■ **Task to complete**: In the entries that follow, repeat exactly the lines from the one that has "Liberty County Sheriff: 850-643-2235" through the one that has "They do everything", but omit pictures.

■ **Provided data**:
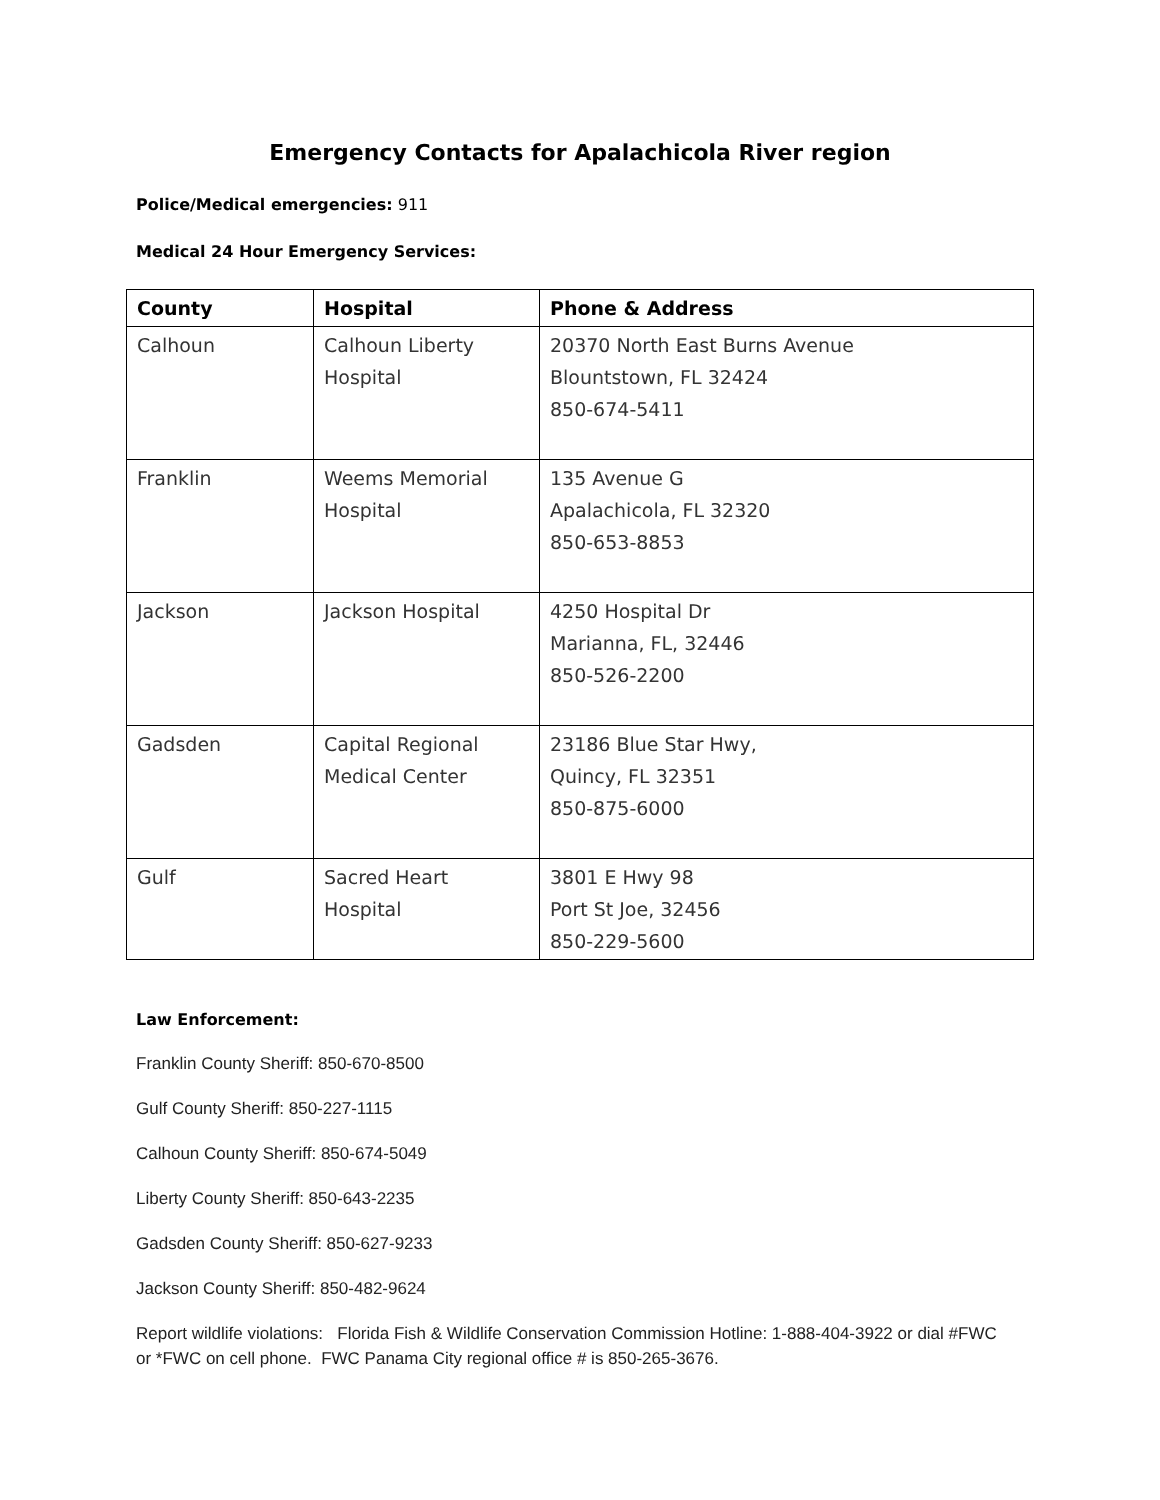Emergency Contacts for Apalachicola River region
Police/Medical emergencies: 911
Medical 24 Hour Emergency Services:
| County | Hospital | Phone & Address |
| --- | --- | --- |
| Calhoun | Calhoun Liberty Hospital | 20370 North East Burns Avenue Blountstown, FL 32424 850-674-5411 |
| Franklin | Weems Memorial Hospital | 135 Avenue G Apalachicola, FL 32320 850-653-8853 |
| Jackson | Jackson Hospital | 4250 Hospital Dr Marianna, FL, 32446 850-526-2200 |
| Gadsden | Capital Regional Medical Center | 23186 Blue Star Hwy, Quincy, FL 32351 850-875-6000 |
| Gulf | Sacred Heart Hospital | 3801 E Hwy 98 Port St Joe, 32456 850-229-5600 |
Law Enforcement:
Franklin County Sheriff: 850-670-8500
Gulf County Sheriff: 850-227-1115
Calhoun County Sheriff: 850-674-5049
Liberty County Sheriff: 850-643-2235
Gadsden County Sheriff: 850-627-9233
Jackson County Sheriff: 850-482-9624
Report wildlife violations: Florida Fish & Wildlife Conservation Commission Hotline: 1-888-404-3922 or dial #FWC or *FWC on cell phone. FWC Panama City regional office # is 850-265-3676.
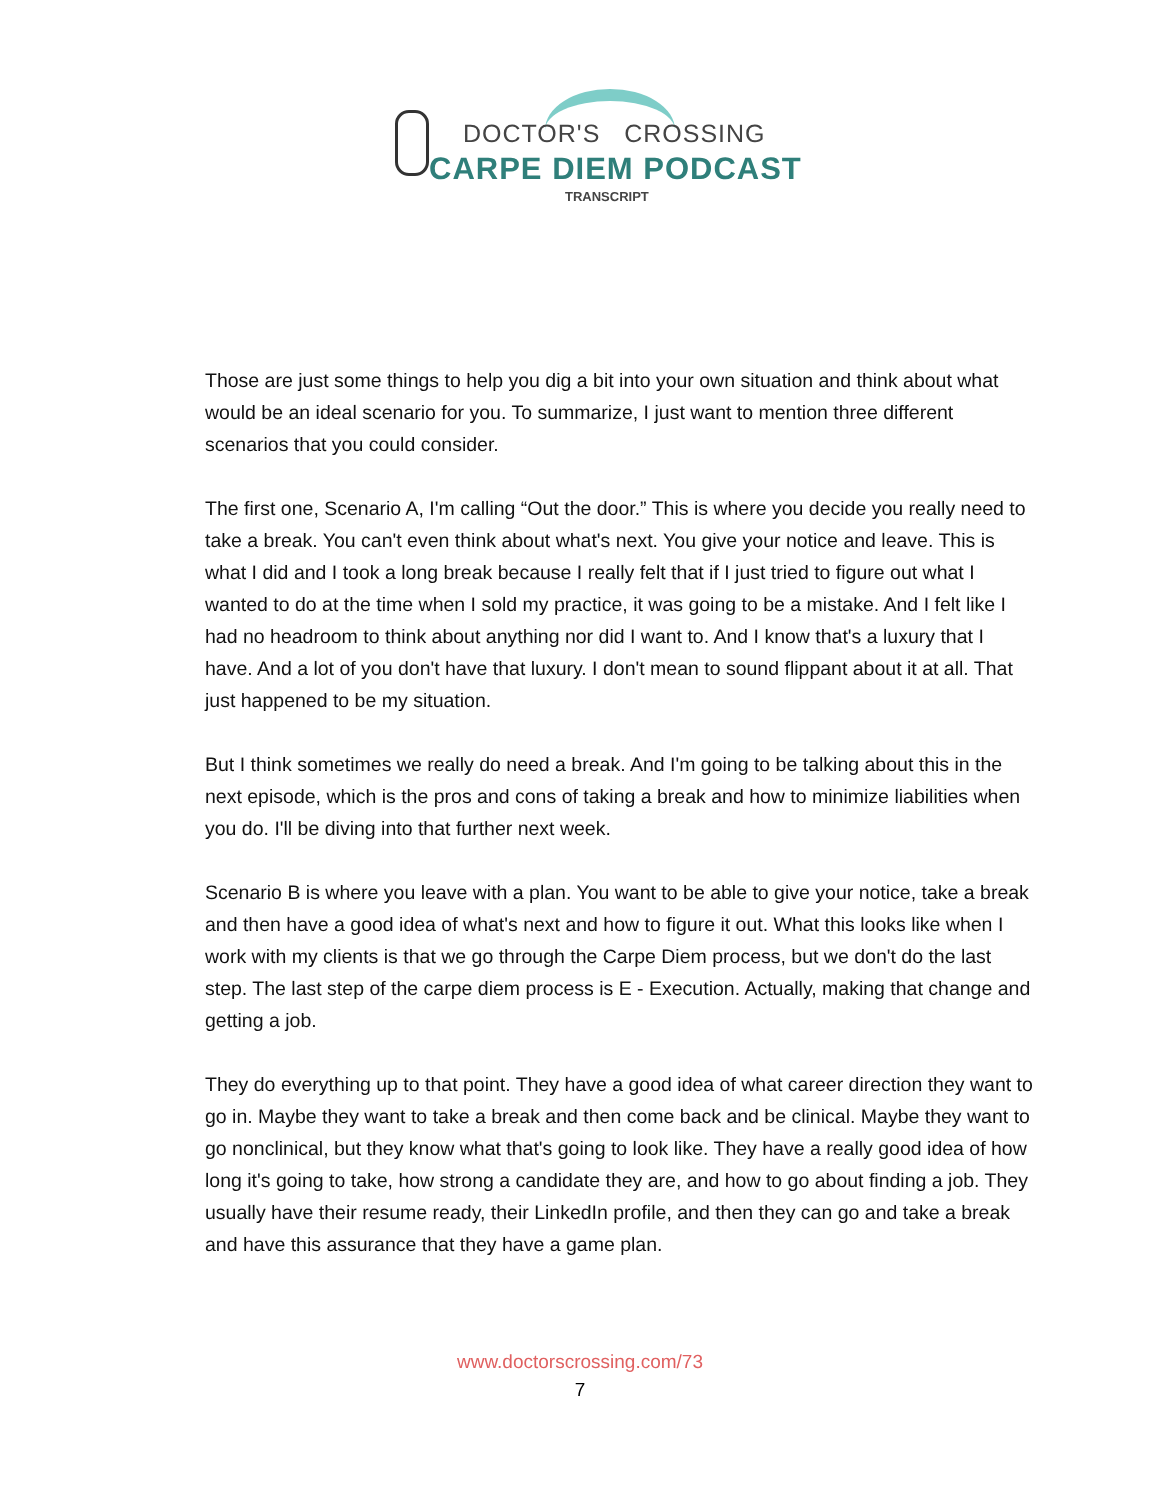DOCTOR'S CROSSING
CARPE DIEM PODCAST
TRANSCRIPT
Those are just some things to help you dig a bit into your own situation and think about what would be an ideal scenario for you. To summarize, I just want to mention three different scenarios that you could consider.
The first one, Scenario A, I'm calling “Out the door.” This is where you decide you really need to take a break. You can't even think about what's next. You give your notice and leave. This is what I did and I took a long break because I really felt that if I just tried to figure out what I wanted to do at the time when I sold my practice, it was going to be a mistake. And I felt like I had no headroom to think about anything nor did I want to. And I know that's a luxury that I have. And a lot of you don't have that luxury. I don't mean to sound flippant about it at all. That just happened to be my situation.
But I think sometimes we really do need a break. And I'm going to be talking about this in the next episode, which is the pros and cons of taking a break and how to minimize liabilities when you do. I'll be diving into that further next week.
Scenario B is where you leave with a plan. You want to be able to give your notice, take a break and then have a good idea of what's next and how to figure it out. What this looks like when I work with my clients is that we go through the Carpe Diem process, but we don't do the last step. The last step of the carpe diem process is E - Execution. Actually, making that change and getting a job.
They do everything up to that point. They have a good idea of what career direction they want to go in. Maybe they want to take a break and then come back and be clinical. Maybe they want to go nonclinical, but they know what that's going to look like. They have a really good idea of how long it's going to take, how strong a candidate they are, and how to go about finding a job. They usually have their resume ready, their LinkedIn profile, and then they can go and take a break and have this assurance that they have a game plan.
www.doctorscrossing.com/73
7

■ **Problem solution**:
Liberty County Sheriff: 850-643-2235
Gadsden County Sheriff: 850-627-9233
Jackson County Sheriff: 850-482-9624
Report wildlife violations: Florida Fish & Wildlife Conservation Commission Hotline: 1-888-404-3922 or dial #FWC or *FWC on cell phone. FWC Panama City regional office # is 850-265-3676.
DOCTOR'S CROSSING
CARPE DIEM PODCAST
TRANSCRIPT
Those are just some things to help you dig a bit into your own situation and think about what would be an ideal scenario for you. To summarize, I just want to mention three different scenarios that you could consider.
The first one, Scenario A, I'm calling “Out the door.” This is where you decide you really need to take a break. You can't even think about what's next. You give your notice and leave. This is what I did and I took a long break because I really felt that if I just tried to figure out what I wanted to do at the time when I sold my practice, it was going to be a mistake. And I felt like I had no headroom to think about anything nor did I want to. And I know that's a luxury that I have. And a lot of you don't have that luxury. I don't mean to sound flippant about it at all. That just happened to be my situation.
But I think sometimes we really do need a break. And I'm going to be talking about this in the next episode, which is the pros and cons of taking a break and how to minimize liabilities when you do. I'll be diving into that further next week.
Scenario B is where you leave with a plan. You want to be able to give your notice, take a break and then have a good idea of what's next and how to figure it out. What this looks like when I work with my clients is that we go through the Carpe Diem process, but we don't do the last step. The last step of the carpe diem process is E - Execution. Actually, making that change and getting a job.
They do everything up to that point. They have a good idea of what career direction they want to go in. Maybe they want to take a break and then come back and be clinical. Maybe they want to go nonclinical, but they know what that's going to look like. They have a really good idea of how long it's going to take, how strong a candidate they are, and how to go about finding a job. They usually have their resume ready, their LinkedIn profile, and then they can go and take a break and have this assurance that they have a game plan.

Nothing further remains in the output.